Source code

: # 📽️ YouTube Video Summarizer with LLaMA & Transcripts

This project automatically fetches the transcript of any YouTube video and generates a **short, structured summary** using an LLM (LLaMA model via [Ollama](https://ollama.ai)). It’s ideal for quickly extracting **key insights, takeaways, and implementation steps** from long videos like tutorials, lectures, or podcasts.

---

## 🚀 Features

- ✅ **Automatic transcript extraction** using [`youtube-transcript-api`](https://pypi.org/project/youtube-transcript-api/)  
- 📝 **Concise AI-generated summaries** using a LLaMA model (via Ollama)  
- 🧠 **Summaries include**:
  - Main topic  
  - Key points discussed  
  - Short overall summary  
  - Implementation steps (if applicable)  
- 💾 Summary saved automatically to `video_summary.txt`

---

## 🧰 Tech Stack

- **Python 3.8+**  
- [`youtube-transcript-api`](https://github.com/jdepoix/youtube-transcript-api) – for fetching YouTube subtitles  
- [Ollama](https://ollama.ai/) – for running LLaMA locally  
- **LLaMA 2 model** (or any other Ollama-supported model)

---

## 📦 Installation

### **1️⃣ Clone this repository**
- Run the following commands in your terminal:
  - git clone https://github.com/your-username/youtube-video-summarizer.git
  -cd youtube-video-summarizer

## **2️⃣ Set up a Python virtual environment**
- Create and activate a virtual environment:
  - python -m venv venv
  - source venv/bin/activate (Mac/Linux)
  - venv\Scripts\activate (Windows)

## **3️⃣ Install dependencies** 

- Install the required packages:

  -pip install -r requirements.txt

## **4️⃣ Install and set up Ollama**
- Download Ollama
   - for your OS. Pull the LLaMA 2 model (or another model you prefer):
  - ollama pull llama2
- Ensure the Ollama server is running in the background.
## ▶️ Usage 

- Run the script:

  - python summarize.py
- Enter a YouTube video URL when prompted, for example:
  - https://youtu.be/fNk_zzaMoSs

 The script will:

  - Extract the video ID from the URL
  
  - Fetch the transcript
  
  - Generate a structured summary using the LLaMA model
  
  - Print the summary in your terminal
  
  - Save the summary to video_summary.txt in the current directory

The problem
Render every non-blank line of the listing above as a Markdown table with the columns Row and Line. Number the rows in order, starting from 1.

Result for this exercise
| Row | Line |
|---|---|
| 1 | Source code |
| 2 | : # 📽️ YouTube Video Summarizer with LLaMA & Transcripts |
| 3 | This project automatically fetches the transcript of any YouTube video and generates a **short, structured summary** using an LLM (LLaMA model via [Ollama](https://ollama.ai)). It’s ideal for quickly extracting **key insights, takeaways, and implementation steps** from long videos like tutorials, lectures, or podcasts. |
| 4 | --- |
| 5 | ## 🚀 Features |
| 6 | - ✅ **Automatic transcript extraction** using [`youtube-transcript-api`](https://pypi.org/project/youtube-transcript-api/)   |
| 7 | - 📝 **Concise AI-generated summaries** using a LLaMA model (via Ollama)   |
| 8 | - 🧠 **Summaries include**: |
| 9 |   - Main topic   |
| 10 |   - Key points discussed   |
| 11 |   - Short overall summary   |
| 12 |   - Implementation steps (if applicable)   |
| 13 | - 💾 Summary saved automatically to `video_summary.txt` |
| 14 | --- |
| 15 | ## 🧰 Tech Stack |
| 16 | - **Python 3.8+**   |
| 17 | - [`youtube-transcript-api`](https://github.com/jdepoix/youtube-transcript-api) – for fetching YouTube subtitles   |
| 18 | - [Ollama](https://ollama.ai/) – for running LLaMA locally   |
| 19 | - **LLaMA 2 model** (or any other Ollama-supported model) |
| 20 | --- |
| 21 | ## 📦 Installation |
| 22 | ### **1️⃣ Clone this repository** |
| 23 | - Run the following commands in your terminal: |
| 24 |   - git clone https://github.com/your-username/youtube-video-summarizer.git |
| 25 |   -cd youtube-video-summarizer |
| 26 | ## **2️⃣ Set up a Python virtual environment** |
| 27 | - Create and activate a virtual environment: |
| 28 |   - python -m venv venv |
| 29 |   - source venv/bin/activate (Mac/Linux) |
| 30 |   - venv\Scripts\activate (Windows) |
| 31 | ## **3️⃣ Install dependencies**  |
| 32 | - Install the required packages: |
| 33 |   -pip install -r requirements.txt |
| 34 | ## **4️⃣ Install and set up Ollama** |
| 35 | - Download Ollama |
| 36 |    - for your OS. Pull the LLaMA 2 model (or another model you prefer): |
| 37 |   - ollama pull llama2 |
| 38 | - Ensure the Ollama server is running in the background. |
| 39 | ## ▶️ Usage  |
| 40 | - Run the script: |
| 41 |   - python summarize.py |
| 42 | - Enter a YouTube video URL when prompted, for example: |
| 43 |   - https://youtu.be/fNk_zzaMoSs |
| 44 |  The script will: |
| 45 |   - Extract the video ID from the URL |
| 46 |   - Fetch the transcript |
| 47 |   - Generate a structured summary using the LLaMA model |
| 48 |   - Print the summary in your terminal |
| 49 |   - Save the summary to video_summary.txt in the current directory |